[Collected data]
+ + + + + + +

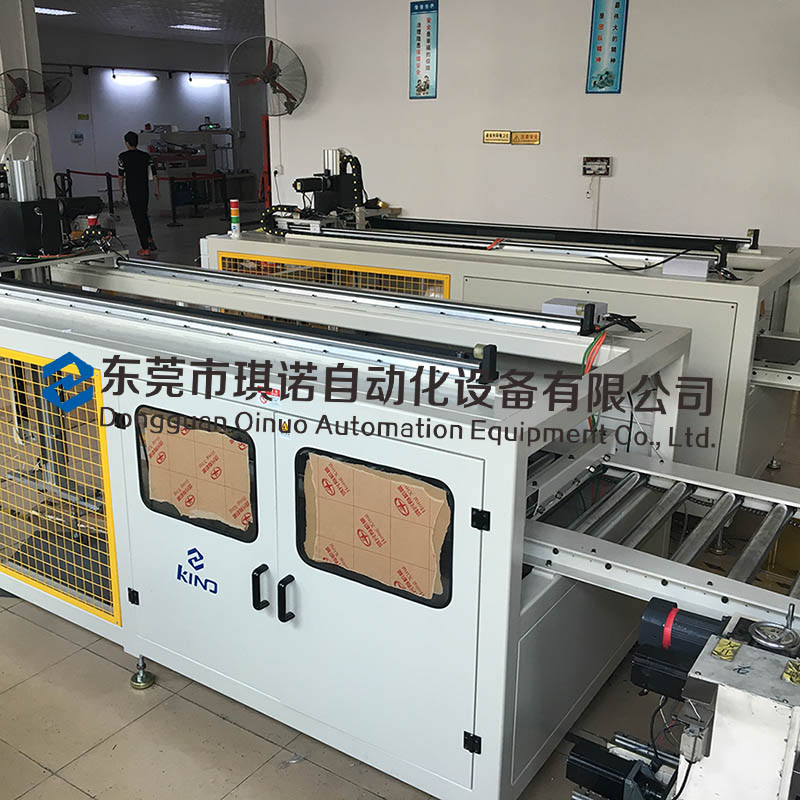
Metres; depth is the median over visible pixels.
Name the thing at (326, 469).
window
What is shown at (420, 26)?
wall poster
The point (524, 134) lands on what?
sign
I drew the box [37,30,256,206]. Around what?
back wall
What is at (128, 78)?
wall light
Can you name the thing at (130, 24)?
ceiling
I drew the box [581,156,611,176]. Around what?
electrical panel
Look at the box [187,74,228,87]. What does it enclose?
wall light
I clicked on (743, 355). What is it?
machine
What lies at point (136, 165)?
man
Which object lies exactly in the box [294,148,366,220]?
machine
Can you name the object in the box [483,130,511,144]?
sign
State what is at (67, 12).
ceiling light
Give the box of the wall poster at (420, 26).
[409,0,438,98]
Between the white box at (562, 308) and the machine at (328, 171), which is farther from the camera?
the machine at (328, 171)
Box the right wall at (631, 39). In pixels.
[251,0,799,345]
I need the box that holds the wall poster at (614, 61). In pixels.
[586,0,629,93]
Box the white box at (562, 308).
[542,297,606,322]
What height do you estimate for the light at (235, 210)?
0.194 m
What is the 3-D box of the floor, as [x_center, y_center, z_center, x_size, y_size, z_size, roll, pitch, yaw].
[-0.915,-0.476,6.980,13.203,0.126,13.411,12,21,34]
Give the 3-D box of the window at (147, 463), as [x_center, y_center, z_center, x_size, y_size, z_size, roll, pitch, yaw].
[-0.423,0.185,2.313,0.423,0.289,0.021,12,21,34]
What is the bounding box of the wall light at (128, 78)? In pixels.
[111,71,157,84]
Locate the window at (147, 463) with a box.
[136,406,257,544]
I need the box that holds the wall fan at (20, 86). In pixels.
[0,67,47,117]
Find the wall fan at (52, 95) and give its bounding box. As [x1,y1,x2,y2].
[40,71,71,110]
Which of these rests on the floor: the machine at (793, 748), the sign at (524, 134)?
the machine at (793, 748)
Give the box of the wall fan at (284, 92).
[230,35,307,117]
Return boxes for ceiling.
[29,0,265,44]
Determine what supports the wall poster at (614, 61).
attached to the right wall at (631, 39)
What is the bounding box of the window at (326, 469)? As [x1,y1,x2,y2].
[297,447,452,610]
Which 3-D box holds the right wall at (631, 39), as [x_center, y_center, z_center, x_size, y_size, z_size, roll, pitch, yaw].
[2.244,-1.871,5.741,6.567,3.222,0.203,12,21,34]
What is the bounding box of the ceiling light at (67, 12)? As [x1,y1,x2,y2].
[33,6,76,16]
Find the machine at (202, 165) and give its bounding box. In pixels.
[144,127,242,212]
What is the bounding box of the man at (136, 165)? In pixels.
[116,131,159,256]
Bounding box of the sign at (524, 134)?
[511,131,540,145]
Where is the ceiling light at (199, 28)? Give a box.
[169,23,219,31]
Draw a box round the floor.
[1,205,799,799]
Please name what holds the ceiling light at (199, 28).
attached to the ceiling
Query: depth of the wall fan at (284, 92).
7.36 m
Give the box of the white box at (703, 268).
[662,256,710,278]
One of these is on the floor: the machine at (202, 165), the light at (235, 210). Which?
the machine at (202, 165)
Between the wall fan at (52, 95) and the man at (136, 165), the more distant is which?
the man at (136, 165)
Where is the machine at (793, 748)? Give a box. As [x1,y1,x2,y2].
[558,589,799,799]
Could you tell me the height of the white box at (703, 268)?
0.056 m
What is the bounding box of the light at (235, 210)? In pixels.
[229,198,241,237]
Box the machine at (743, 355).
[204,193,799,481]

+ + + + + + +

Every record should be duplicated exactly, though any picture in it must be left out.

## RESPONSE AREA
Metres; depth is the median over visible pixels.
Name the thing at (326, 469).
window
What is shown at (420, 26)?
wall poster
The point (524, 134) lands on what?
sign
I drew the box [37,30,256,206]. Around what?
back wall
What is at (128, 78)?
wall light
Can you name the thing at (130, 24)?
ceiling
I drew the box [581,156,611,176]. Around what?
electrical panel
Look at the box [187,74,228,87]. What does it enclose?
wall light
I clicked on (743, 355). What is it?
machine
What lies at point (136, 165)?
man
Which object lies exactly in the box [294,148,366,220]?
machine
Can you name the object in the box [483,130,511,144]?
sign
State what is at (67, 12).
ceiling light
Give the box of the wall poster at (420, 26).
[409,0,438,98]
Between the white box at (562, 308) and the machine at (328, 171), which is farther from the camera?
the machine at (328, 171)
Box the right wall at (631, 39). In pixels.
[251,0,799,345]
I need the box that holds the wall poster at (614, 61). In pixels.
[586,0,629,93]
Box the white box at (562, 308).
[542,297,606,322]
What height do you estimate for the light at (235, 210)?
0.194 m
What is the 3-D box of the floor, as [x_center, y_center, z_center, x_size, y_size, z_size, roll, pitch, yaw].
[-0.915,-0.476,6.980,13.203,0.126,13.411,12,21,34]
Give the 3-D box of the window at (147, 463), as [x_center, y_center, z_center, x_size, y_size, z_size, roll, pitch, yaw].
[-0.423,0.185,2.313,0.423,0.289,0.021,12,21,34]
What is the bounding box of the wall light at (128, 78)? In pixels.
[111,71,157,84]
Locate the window at (147, 463) with a box.
[136,406,257,544]
I need the box that holds the wall fan at (20, 86). In pixels.
[0,67,47,117]
Find the wall fan at (52, 95) and give its bounding box. As [x1,y1,x2,y2].
[40,71,71,110]
Which of these rests on the floor: the machine at (793, 748), the sign at (524, 134)?
the machine at (793, 748)
Give the box of the wall fan at (284, 92).
[230,35,307,117]
Return boxes for ceiling.
[29,0,265,44]
Determine what supports the wall poster at (614, 61).
attached to the right wall at (631, 39)
What is the bounding box of the window at (326, 469)? As [x1,y1,x2,y2].
[297,447,452,610]
Which 3-D box holds the right wall at (631, 39), as [x_center, y_center, z_center, x_size, y_size, z_size, roll, pitch, yaw].
[2.244,-1.871,5.741,6.567,3.222,0.203,12,21,34]
What is the bounding box of the ceiling light at (67, 12)? As [x1,y1,x2,y2].
[33,6,76,16]
Find the machine at (202, 165) and give its bounding box. In pixels.
[144,127,242,212]
What is the bounding box of the man at (136, 165)? In pixels.
[116,131,159,256]
Bounding box of the sign at (524, 134)?
[511,131,540,145]
Where is the ceiling light at (199, 28)? Give a box.
[169,23,219,31]
Draw a box round the floor.
[1,205,799,799]
Please name what holds the ceiling light at (199, 28).
attached to the ceiling
Query: depth of the wall fan at (284, 92).
7.36 m
Give the box of the white box at (703, 268).
[662,256,710,278]
One of these is on the floor: the machine at (202, 165), the light at (235, 210). Which?
the machine at (202, 165)
Between the wall fan at (52, 95) and the man at (136, 165), the more distant is which?
the man at (136, 165)
Where is the machine at (793, 748)? Give a box. As [x1,y1,x2,y2].
[558,589,799,799]
Could you tell me the height of the white box at (703, 268)?
0.056 m
What is the bounding box of the light at (235, 210)? In pixels.
[229,198,241,237]
Box the machine at (743, 355).
[204,193,799,481]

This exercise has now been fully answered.